**Task**
Scan the entries for the string "konsumentów" and give the number of lines that have it, nothing further.

**Excerpted records**
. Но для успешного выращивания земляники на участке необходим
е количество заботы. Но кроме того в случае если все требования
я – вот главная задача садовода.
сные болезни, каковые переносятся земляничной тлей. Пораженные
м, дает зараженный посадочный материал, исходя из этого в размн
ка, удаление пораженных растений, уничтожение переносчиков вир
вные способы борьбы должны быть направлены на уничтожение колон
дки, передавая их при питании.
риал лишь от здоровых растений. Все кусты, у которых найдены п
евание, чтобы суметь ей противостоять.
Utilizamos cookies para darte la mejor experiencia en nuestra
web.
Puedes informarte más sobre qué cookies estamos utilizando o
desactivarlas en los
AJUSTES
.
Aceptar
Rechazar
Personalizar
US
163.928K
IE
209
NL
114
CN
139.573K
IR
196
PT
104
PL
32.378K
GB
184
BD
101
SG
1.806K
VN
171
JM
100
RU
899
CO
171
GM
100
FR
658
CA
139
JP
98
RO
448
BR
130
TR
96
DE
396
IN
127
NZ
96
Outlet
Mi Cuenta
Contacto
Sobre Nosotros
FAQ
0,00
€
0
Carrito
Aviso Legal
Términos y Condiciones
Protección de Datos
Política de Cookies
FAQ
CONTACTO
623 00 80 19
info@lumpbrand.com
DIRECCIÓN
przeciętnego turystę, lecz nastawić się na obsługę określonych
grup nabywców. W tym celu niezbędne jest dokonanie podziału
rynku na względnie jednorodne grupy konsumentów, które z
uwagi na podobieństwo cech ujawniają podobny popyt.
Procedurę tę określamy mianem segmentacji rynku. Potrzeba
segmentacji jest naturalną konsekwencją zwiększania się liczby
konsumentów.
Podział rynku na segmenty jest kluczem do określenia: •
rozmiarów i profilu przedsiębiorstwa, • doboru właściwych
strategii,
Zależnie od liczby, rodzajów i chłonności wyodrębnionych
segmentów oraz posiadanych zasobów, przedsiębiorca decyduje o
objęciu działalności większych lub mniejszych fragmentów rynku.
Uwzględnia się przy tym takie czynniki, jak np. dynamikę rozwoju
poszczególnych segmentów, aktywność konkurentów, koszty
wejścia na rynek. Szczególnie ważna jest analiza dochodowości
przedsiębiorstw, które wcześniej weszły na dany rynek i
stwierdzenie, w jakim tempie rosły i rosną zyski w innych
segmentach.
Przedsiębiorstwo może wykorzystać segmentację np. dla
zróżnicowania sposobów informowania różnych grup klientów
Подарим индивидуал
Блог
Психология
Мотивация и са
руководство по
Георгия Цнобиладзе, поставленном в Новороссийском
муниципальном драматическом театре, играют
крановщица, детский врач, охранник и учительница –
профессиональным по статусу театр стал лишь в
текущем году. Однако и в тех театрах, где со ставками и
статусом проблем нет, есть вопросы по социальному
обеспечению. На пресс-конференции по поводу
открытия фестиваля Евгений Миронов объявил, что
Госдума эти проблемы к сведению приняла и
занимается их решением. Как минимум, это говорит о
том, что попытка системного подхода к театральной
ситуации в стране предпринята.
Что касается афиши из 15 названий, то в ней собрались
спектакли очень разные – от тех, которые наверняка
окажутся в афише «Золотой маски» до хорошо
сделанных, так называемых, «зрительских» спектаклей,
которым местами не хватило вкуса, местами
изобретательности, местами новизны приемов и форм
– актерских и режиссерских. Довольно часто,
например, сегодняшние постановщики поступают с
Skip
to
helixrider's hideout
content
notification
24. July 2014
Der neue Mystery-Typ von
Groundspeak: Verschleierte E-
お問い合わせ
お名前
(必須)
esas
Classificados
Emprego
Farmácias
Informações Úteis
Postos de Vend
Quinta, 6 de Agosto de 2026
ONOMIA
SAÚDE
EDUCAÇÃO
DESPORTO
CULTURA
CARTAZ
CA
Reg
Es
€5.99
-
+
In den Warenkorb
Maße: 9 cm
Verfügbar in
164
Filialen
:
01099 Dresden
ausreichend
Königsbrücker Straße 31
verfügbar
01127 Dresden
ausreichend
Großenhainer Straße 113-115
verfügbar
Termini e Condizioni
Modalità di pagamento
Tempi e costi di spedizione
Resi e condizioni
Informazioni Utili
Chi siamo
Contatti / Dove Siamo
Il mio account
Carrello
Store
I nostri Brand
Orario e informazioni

**Exercise output**
2